For Barkley to be successful, he doesn't need the mobility to tuck and run, but he does need to be able to extend plays, roll on play action passes, and have quick feet in the pocket to adjust throwing lanes. In Philadelphia, Barkley was likely overwhelmed by the unorthodox footwork often required of a Chip Kelly quarterback, and in the images below, we see why Barkley's mobility is so important.
At the snap, Barkley is prepared to start the play in shotgun formation with two receivers to his left and one to his right. Immediately, though, Barkley is asked to roll to his left, at a somewhat unnatural angle for a right-handed quarterback.
As Barkley looks for a receiver coming open over the middle, he loses his mechanics and prepares to throw across his body. While this type of rollout play isn't commonly asked of NFL quarterbacks, Barkley will be asked to roll to both his left and his right to make throws on the run. In this situation, Barkley was clearly uncomfortable, and as he rushes to throw, the pass is tipped by the defender in front of him and subsequently intercepted.
If Barkley hopes to beat out Coker, he will have to demonstrate better mechanics and a more thorough understanding of the Cardinals' scheme than his counterpart. This is certainly possible, but Barkley will also need to show he can execute plays that are tailored for his skills like rollouts and quick-hitters.
While Coker's mechanics and decision-making often left something to be desired at Alabama, he did impress with his arm strength.
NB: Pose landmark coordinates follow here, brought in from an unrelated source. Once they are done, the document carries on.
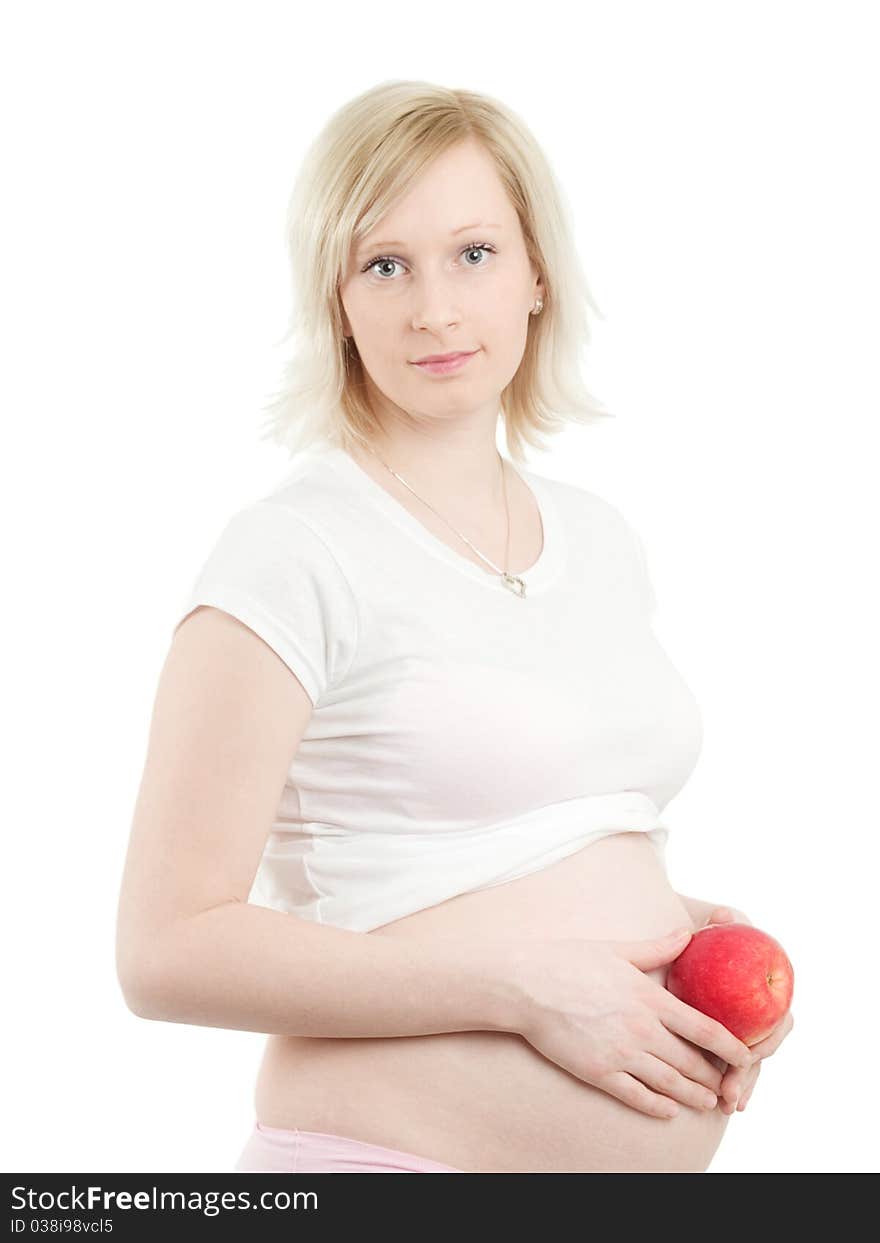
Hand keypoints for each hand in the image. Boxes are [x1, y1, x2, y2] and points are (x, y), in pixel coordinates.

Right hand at [508, 929, 753, 1119]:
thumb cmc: (568, 960)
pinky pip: (636, 1095)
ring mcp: (620, 1053)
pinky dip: (658, 1106)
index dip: (731, 1046)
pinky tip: (669, 1110)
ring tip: (708, 1101)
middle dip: (714, 1075)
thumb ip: (657, 948)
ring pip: (669, 1083)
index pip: (704, 1028)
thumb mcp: (617, 949)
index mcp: (648, 997)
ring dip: (693, 1095)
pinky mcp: (598, 1072)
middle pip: (691, 1061)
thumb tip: (688, 933)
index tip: (747, 1055)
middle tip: (728, 1084)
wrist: (525, 984)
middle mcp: (641, 1028)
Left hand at [701, 906, 794, 1113]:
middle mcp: (766, 1011)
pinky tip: (722, 1103)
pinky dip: (732, 1080)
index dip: (766, 1041)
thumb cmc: (710, 933)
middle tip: (730, 1092)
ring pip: (751, 1062)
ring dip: (741, 1084)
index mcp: (772, 988)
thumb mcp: (717, 926)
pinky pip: (734, 1062)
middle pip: (764, 1049)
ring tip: (726, 1105)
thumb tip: (722, 915)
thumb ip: (723, 921)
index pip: (779, 1020)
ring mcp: (750, 1026)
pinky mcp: (731, 1037)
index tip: (747, 1056)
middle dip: (749, 1074)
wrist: (696, 942)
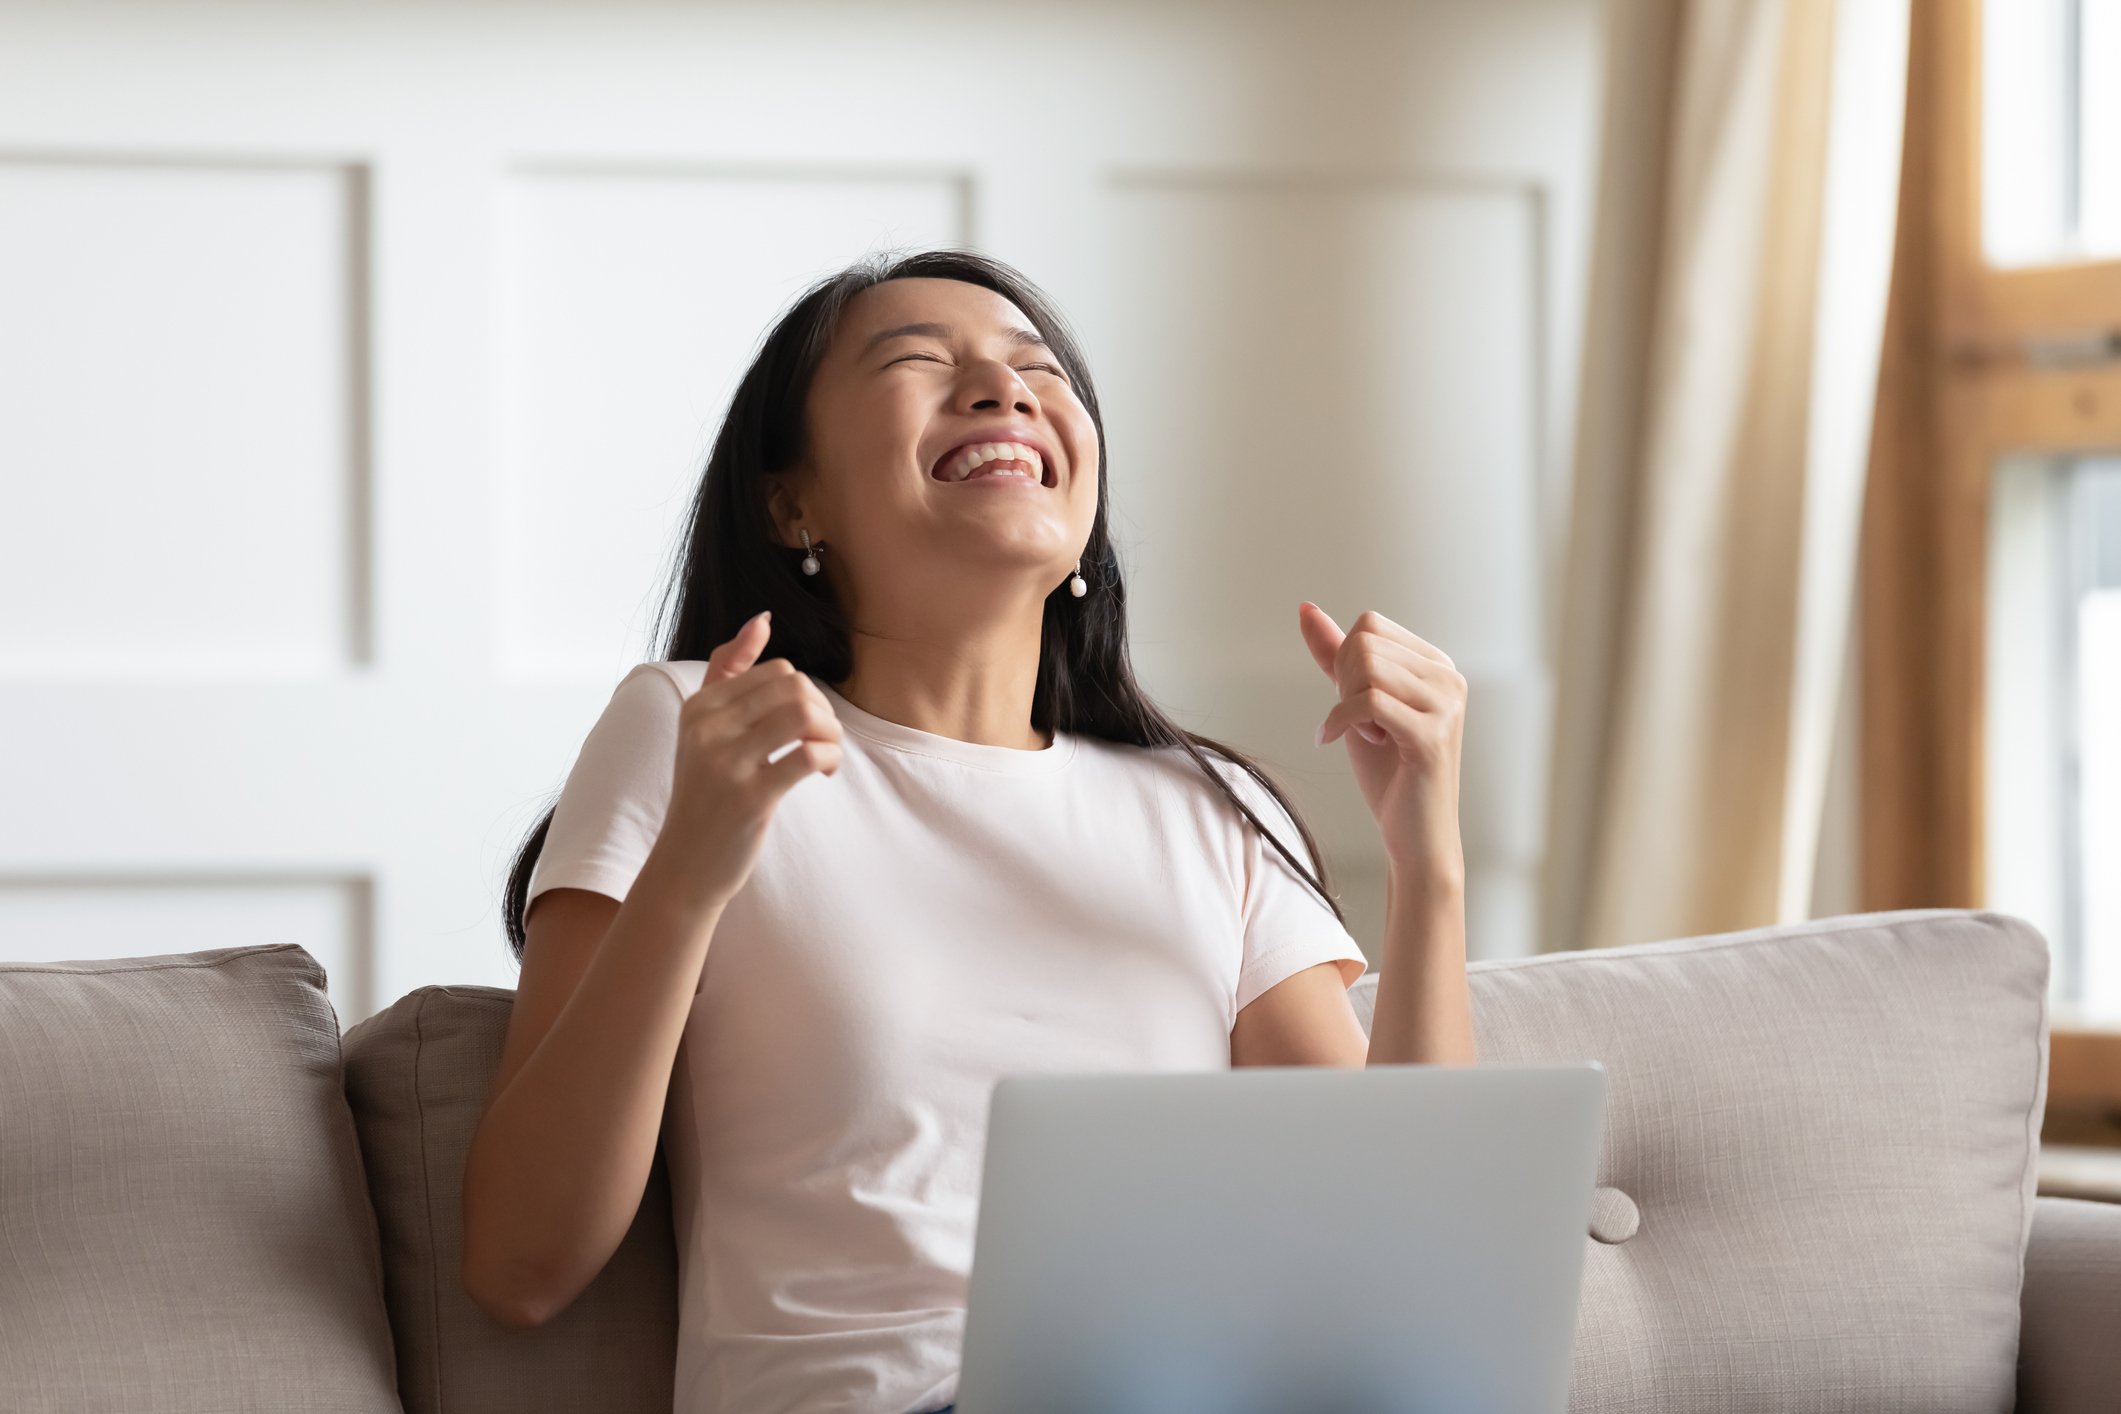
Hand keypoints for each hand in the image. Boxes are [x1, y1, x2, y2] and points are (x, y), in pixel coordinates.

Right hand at [659, 611, 843, 907]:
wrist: (686, 865)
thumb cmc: (706, 794)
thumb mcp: (704, 729)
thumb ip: (728, 671)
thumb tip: (761, 619)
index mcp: (699, 707)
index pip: (776, 671)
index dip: (805, 693)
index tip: (805, 725)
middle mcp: (706, 729)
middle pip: (794, 687)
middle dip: (823, 710)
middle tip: (822, 739)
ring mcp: (725, 763)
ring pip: (803, 714)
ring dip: (831, 732)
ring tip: (827, 753)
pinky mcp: (749, 798)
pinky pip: (809, 755)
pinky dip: (830, 759)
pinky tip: (825, 772)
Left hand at [1298, 602, 1466, 877]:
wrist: (1414, 835)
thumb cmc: (1389, 773)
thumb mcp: (1355, 703)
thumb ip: (1335, 656)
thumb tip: (1306, 610)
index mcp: (1437, 664)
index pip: (1370, 625)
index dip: (1343, 661)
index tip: (1353, 702)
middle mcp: (1449, 678)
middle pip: (1365, 643)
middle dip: (1341, 684)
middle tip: (1355, 723)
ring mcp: (1445, 705)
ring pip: (1366, 669)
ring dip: (1346, 705)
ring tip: (1365, 735)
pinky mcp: (1431, 736)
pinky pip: (1368, 703)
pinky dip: (1338, 721)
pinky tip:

Aside from Connor Cook of Michigan State, Coker was one of the more accurate downfield passers when he did decide to take rare gambles. The Cardinals will likely want Coker to be more aggressive in practice, especially as the competition for the third-string job heats up. In the images below, we'll see a great example of Coker's arm strength as he's rolling out of the pocket while being chased by a defender.
Though Coker's film is a bit blurry, you can see a defensive end chasing Coker up the field which forces Coker to circle around outside of the pocket and throw on the run. Coker shows impressive mobility for a player at 6-foot-5, and as soon as he creates an angle around the pass rusher, he whips the ball on a line 25 yards down the field. Coker had the benefit of throwing to a wide open receiver, but the ball got there in a hurry and he needed to make this throw quickly because of the defensive pursuit in his face. If Coker can refine his mechanics and learn the playbook quickly this fall, his arm strength gives him a chance to beat out Barkley for the third-string job.
Overall value: Unless either Barkley or Coker enters a game this season, it's going to be difficult to measure the value of each player to the Cardinals. Neither player has a significant contract, so both are on the roster primarily for insurance purposes, but the Cardinals will work to develop each quarterback with the goal of seeing visible improvement by the end of the season. In all likelihood, there's a greater chance the organization will be able to recognize value in Coker, who did not cost the team a draft pick yet could still become the team's third-string quarterback this season. Though Coker throws a solid deep ball which is a skill the Cardinals' scheme requires, it will probably take at least a full season of reworking his mechanics to become a viable option as a backup. If Coker does end up seeing the field at some point, the Cardinals' signed him for a menial sum, so decent production would make the contract worthwhile.